The day of the Newtown shootings we were packing our bags to go downtown, to see the Christmas tree at Daley Plaza. I spent the day with a hole in my heart and a fake smile on my face trying to make our trip fun and breezy. It was meant to be a time for my two boys to explore the marvel of Chicago, the wonder of what can happen when millions of people come together to build and create. I hid in my heart the knowledge that just one stranger coming together with one small safe school could destroy, could obliterate everything. I don’t want my children to know that.

Today I dropped them off at camp and am relieved for a few hours to grieve for Orlando, away from having to explain why I am grieving. I am not hiding them away from the world, but I am hiding them away from the hateful things I have seen, read and heard. There is a deep pit of disgust in my stomach knowing that there are people in my own country who have said, of innocent people being murdered, that because they were gay they deserved to die. I am scared for my Muslim friends and neighbors who must have heard the identity of the shooter with a horrified gasp, knowing that they would be put on trial for crimes they did not commit. I am furious that a Republican “friend” is almost gleeful that the shooter was a registered Democrat because that “proves” something. I am enraged that people who want to restrict gun control laws are now saying, “This guy was on an FBI watch list and we didn’t stop him?” Our government’s hands are tied, we cannot block even highly suspicious people from access to guns because that might restrict the rights of responsible gun owners; the CDC is not even allowed to study what might possibly cause so many gun-related deaths because Congress will not allow it. We aren’t allowed to even mention limiting access to military grade guns or extending background checks, because, we are told, it is a slippery slope and all guns would be pried out of citizens’ hands. If we suggest ugly homophobia may have contributed to this, we are pushing some sort value-diluting agenda. I want to scream. I don’t want my children to see me scream.

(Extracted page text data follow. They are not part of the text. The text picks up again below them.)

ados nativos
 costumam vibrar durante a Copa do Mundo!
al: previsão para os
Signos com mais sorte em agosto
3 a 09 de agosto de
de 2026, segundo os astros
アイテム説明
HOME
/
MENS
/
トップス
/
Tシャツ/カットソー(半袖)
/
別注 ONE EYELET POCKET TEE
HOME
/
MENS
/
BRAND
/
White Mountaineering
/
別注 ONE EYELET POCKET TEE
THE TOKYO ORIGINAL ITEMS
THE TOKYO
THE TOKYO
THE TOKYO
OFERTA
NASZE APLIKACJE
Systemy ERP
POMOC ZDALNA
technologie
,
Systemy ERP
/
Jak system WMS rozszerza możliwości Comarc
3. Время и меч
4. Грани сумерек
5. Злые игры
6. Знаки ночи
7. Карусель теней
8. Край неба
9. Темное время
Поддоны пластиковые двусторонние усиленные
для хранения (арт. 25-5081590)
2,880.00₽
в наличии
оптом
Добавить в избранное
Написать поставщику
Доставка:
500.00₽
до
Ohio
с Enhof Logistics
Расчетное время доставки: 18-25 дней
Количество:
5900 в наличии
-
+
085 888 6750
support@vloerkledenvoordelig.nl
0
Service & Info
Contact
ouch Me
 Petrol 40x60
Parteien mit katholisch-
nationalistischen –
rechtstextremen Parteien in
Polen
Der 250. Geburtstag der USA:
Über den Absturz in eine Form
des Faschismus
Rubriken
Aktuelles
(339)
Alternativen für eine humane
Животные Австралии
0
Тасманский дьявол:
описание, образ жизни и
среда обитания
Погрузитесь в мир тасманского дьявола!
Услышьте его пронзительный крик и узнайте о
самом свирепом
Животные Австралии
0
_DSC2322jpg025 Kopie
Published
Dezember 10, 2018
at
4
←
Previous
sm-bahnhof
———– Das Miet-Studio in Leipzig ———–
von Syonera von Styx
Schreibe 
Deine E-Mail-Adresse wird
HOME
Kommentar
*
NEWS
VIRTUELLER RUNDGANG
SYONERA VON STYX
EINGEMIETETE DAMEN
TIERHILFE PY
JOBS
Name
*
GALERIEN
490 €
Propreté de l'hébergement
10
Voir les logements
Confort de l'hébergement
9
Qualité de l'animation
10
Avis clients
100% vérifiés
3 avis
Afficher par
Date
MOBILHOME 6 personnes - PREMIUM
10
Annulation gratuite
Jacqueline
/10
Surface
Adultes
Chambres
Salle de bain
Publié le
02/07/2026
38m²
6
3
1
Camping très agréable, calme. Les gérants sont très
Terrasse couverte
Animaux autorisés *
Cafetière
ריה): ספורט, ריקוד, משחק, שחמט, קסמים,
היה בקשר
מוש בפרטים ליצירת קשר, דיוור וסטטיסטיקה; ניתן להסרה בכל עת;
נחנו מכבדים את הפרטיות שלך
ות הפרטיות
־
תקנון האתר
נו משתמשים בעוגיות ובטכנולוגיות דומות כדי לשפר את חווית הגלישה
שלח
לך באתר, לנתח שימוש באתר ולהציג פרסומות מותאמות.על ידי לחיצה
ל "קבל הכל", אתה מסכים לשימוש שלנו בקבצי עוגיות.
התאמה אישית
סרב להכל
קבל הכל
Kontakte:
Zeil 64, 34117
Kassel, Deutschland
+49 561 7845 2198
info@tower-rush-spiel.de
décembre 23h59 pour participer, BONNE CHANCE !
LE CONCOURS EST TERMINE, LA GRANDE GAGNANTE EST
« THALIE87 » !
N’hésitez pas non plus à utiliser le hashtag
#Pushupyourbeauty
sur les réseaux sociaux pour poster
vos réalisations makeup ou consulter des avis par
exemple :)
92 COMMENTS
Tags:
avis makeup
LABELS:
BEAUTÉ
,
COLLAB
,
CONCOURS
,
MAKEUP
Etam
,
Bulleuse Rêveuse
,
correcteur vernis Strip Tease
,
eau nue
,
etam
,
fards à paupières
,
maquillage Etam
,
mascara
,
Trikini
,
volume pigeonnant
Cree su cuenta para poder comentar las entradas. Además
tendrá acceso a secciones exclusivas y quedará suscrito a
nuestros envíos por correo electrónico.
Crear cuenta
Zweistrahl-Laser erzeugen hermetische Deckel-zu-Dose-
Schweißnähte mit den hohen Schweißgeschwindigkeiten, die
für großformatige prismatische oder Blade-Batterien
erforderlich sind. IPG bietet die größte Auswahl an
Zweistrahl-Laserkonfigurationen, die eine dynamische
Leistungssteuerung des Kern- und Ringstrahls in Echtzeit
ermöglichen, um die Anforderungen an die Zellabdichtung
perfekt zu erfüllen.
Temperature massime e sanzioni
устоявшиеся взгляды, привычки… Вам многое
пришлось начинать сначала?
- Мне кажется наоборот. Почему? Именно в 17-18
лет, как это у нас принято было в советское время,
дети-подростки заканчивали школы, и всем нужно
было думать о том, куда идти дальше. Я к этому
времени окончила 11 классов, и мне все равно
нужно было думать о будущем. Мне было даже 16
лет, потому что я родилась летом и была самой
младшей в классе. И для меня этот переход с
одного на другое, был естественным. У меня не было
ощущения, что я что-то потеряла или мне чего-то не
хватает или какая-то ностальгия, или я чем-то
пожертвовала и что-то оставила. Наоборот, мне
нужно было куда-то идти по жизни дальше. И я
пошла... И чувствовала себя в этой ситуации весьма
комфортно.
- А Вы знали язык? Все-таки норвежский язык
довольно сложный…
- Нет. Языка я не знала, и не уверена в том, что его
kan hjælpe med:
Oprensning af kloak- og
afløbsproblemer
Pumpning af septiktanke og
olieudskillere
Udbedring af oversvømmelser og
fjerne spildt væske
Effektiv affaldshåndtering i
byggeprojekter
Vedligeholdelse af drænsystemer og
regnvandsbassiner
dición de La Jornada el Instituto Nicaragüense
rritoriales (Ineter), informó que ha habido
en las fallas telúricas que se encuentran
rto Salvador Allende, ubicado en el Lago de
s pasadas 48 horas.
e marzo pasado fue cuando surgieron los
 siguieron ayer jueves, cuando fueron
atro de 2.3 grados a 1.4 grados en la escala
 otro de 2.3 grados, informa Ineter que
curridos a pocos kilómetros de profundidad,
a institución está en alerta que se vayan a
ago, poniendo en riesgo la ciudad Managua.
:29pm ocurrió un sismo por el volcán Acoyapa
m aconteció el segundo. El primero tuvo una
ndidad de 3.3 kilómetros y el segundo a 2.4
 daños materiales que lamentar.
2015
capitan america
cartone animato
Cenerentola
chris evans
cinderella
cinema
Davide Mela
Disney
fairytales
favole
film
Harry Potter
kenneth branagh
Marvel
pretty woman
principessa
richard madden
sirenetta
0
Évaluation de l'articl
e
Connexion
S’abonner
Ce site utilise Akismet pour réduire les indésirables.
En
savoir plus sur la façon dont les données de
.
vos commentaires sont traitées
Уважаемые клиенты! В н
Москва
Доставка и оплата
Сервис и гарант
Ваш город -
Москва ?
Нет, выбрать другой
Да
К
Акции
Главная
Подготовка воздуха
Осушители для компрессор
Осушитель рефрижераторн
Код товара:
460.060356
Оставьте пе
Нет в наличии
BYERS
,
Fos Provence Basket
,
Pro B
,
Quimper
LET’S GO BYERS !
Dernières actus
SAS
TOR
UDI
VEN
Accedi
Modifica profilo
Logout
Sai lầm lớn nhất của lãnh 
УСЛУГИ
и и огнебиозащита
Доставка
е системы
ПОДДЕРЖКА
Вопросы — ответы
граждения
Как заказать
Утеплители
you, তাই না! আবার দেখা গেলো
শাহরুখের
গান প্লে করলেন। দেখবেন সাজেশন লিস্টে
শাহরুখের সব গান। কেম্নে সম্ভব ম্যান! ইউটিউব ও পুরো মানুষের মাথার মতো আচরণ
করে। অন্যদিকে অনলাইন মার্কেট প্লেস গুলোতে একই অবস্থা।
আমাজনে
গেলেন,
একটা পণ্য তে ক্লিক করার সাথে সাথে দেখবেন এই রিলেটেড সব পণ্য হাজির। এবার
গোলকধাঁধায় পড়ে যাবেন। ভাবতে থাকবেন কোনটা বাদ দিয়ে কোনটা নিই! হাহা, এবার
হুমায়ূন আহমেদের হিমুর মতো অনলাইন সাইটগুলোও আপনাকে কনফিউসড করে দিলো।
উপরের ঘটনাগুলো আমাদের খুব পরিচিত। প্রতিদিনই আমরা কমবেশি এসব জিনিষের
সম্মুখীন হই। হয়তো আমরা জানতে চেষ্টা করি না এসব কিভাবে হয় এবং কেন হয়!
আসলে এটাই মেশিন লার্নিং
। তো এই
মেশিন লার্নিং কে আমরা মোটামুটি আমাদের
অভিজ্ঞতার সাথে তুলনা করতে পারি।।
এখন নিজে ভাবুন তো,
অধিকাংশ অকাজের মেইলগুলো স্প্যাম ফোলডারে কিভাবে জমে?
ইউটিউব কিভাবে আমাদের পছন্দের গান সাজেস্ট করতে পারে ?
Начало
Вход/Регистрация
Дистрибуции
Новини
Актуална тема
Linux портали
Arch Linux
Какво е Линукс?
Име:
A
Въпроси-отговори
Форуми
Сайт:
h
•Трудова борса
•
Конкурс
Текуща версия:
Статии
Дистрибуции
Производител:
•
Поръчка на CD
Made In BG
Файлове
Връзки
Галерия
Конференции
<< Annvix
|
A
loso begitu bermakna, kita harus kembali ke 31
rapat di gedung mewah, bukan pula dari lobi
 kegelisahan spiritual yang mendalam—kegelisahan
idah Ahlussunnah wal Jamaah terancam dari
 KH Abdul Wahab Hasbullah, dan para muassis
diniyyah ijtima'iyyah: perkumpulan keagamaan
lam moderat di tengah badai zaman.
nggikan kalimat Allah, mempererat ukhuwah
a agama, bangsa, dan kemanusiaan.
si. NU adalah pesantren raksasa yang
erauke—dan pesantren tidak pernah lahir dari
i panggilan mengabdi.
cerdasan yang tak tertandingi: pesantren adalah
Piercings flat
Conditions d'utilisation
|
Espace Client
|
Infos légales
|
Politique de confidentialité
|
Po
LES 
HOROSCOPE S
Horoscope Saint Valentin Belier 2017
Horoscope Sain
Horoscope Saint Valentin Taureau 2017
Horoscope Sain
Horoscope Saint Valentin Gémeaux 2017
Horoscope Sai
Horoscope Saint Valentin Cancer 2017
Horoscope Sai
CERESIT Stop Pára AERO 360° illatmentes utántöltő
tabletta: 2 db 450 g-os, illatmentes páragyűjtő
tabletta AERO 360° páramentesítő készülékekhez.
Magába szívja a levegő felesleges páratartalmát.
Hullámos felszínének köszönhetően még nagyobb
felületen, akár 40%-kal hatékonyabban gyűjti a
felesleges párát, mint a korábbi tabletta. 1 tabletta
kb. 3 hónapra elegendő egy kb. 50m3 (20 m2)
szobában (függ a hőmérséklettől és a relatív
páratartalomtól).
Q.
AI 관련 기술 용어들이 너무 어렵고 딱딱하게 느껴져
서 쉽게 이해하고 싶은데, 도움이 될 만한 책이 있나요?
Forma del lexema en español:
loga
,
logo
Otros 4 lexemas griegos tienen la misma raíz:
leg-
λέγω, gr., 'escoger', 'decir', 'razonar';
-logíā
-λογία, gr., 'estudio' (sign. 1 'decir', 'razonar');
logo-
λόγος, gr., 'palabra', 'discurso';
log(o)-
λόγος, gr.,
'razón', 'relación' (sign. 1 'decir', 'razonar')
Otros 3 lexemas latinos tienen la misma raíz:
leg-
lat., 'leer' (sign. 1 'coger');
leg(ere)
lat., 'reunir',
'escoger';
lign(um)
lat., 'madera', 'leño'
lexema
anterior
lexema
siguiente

Because I want to have a plan when I see them again.

I want to review what I have tried to instill in my boys. Have I taught them to celebrate love and to be as wary of hate as of a rattlesnake? Have I made sure to teach them to love people both similar and dissimilar to them? Have I told them that when horrible things happen people are scared and want that fear to subside-which means they may hurt people in an effort to feel safe themselves? Have I taught them that people are capable of horrors, and that stemming those horrors is often the responsibility and duty of ordinary people bearing witness and being a force for good? Have I taught them that we should grieve, but we cannot let grief overwhelm us because our ability to make the world a better place would be stunted? Have I taught them that they matter, and that what they do day in and day out can change the course of history? That drops of kindness in a bucket, once enough have gathered, will spill over and cleanse us all? Have I taught them to speak up, and taught them that it is hard work to do so, and that hard work is often necessary in life?

If I have not done these things, I haven’t done enough to help. I need to make a plan to teach them these things. This is my path forward, the only thing that keeps me from hiding myself and hiding them so far away that no one can touch them. A life without being touched by another human being isn’t a real life. We have to figure out how to live in this world one way or another.